Table 1. Absolute mean error (ME) [y] and number of images estimated with an absolute estimation error of at most n years (EE\(_n\)) [%] for human annotators and for the baselines GoogLeNet classification (cls) and regression (reg) approaches on the Date Estimation in the Wild test set, with respect to each quantized 5-year period.

Human performance was investigated as well. Seven untrained annotators of different age (ranging from 26 to 58) were asked to label all 1120 images of the test set and to make a break after each batch of 100 images. The average human performance and the results of our baseline approaches are displayed in Table 1.

The results clearly show the feasibility of our baselines outperforming human annotations in nearly all periods and reducing the mean error by more than three years on the entire dataset. Another observation is that there is a correlation between the number of images and the results for each 5-year period. For this reason, an increased mean error for images between 1930 to 1964 is noticeable. Besides, the potential error can be higher for classes at the interval boundaries (1930 and 1999), which explains the slightly worse results for 1990 to 1999. A similar observation can be made for human annotations, since they are more familiar with images, TV material, and their own experiences starting from 1960. Interestingly, the human error is noticeably lower for images covering the period from 1940 and 1944, which frequently show scenes from World War II.

Despite the problem caused by the interval bounds of the entire time period which affects the interpolation step, the classification results are slightly better than for regression.
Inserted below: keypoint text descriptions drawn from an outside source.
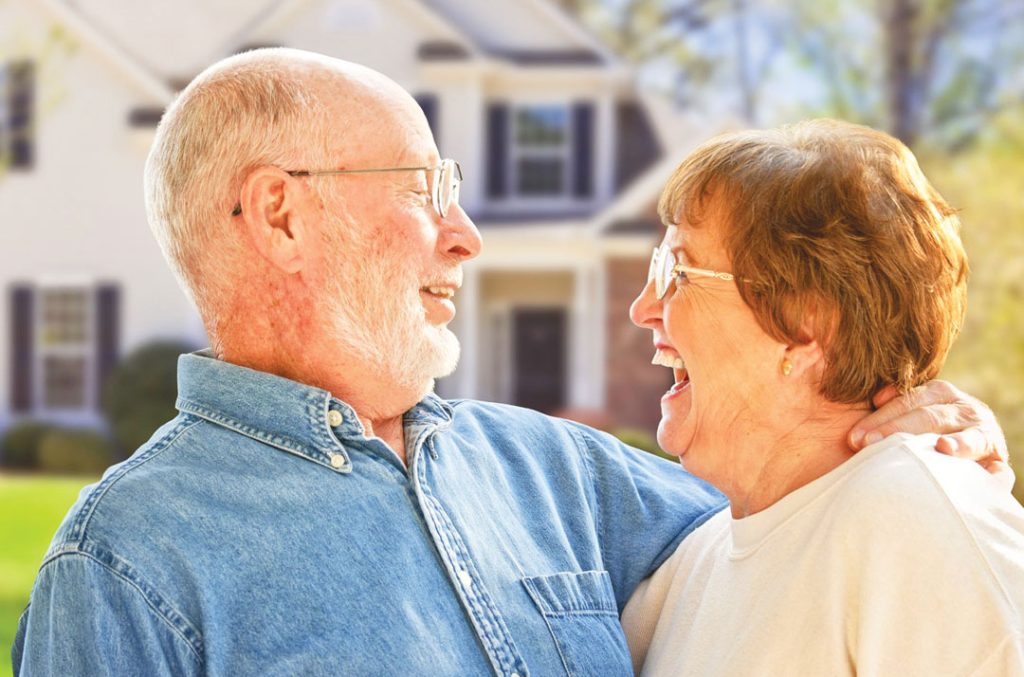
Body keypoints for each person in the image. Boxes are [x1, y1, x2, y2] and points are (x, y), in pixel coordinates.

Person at [11, 49, 1008, 676]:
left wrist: (905, 407)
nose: (466, 234)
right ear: (280, 212)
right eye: (423, 185)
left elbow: (799, 512)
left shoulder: (560, 475)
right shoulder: (125, 570)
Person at [622, 119, 1024, 675]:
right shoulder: (689, 567)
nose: (642, 307)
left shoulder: (913, 519)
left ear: (806, 324)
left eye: (678, 271)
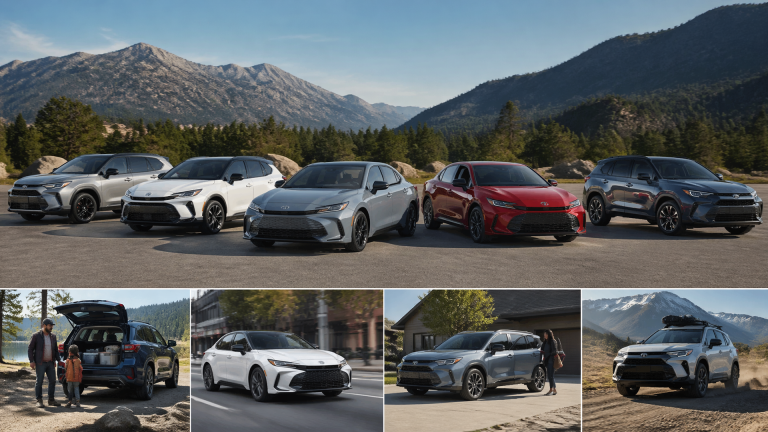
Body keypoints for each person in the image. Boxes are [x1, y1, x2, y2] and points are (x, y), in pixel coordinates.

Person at [28, 318, 62, 407]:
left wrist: (58, 360)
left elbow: (55, 350)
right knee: (39, 381)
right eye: (50, 325)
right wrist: (31, 361)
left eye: (52, 326)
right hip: (40, 363)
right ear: (44, 325)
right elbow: (30, 348)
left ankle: (51, 400)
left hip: (50, 363)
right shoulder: (36, 335)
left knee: (53, 381)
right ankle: (39, 400)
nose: (51, 327)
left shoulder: (53, 336)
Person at [541, 329, 558, 396]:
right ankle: (554, 390)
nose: (544, 335)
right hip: (547, 360)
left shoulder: (553, 341)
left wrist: (548, 355)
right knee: (550, 376)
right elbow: (542, 349)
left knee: (551, 376)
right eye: (544, 334)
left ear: (549, 335)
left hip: (551, 360)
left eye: (546, 334)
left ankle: (551, 390)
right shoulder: (545, 342)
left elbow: (555, 351)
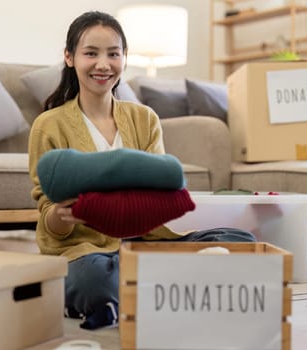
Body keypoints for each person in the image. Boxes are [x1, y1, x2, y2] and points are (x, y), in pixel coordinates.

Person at [28, 10, 255, 330]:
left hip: (145, 243)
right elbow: (48, 216)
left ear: (124, 58)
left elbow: (160, 193)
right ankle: (164, 285)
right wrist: (61, 217)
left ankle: (134, 288)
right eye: (90, 53)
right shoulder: (48, 125)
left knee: (240, 241)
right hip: (85, 254)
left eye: (113, 53)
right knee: (93, 280)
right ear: (69, 58)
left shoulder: (145, 118)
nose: (103, 64)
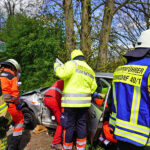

This is attributed to the easier task of minimizing the classification loss of 14 classes compared to minimizing the Euclidean loss.

5 Conclusions

In this paper, we have introduced a novel dataset entitled Date Estimation in the Wild to foster research regarding the challenging task of image date estimation. In contrast to previous work, the dataset is neither restricted to color imagery nor to specific concepts, but includes images covering a broad range of motives for the period from 1930 to 1999. In a first attempt to tackle this challenging problem, we have proposed two approaches relying on deep convolutional neural networks to predict an image’s acquisition year, considering the task as a classification as well as a regression problem. Both approaches achieved a mean error of less than 8 years and were superior to annotations of untrained humans. In the future, it is planned to exploit different specific classifiers for frequent concepts such as persons or cars to further enhance the performance of our systems.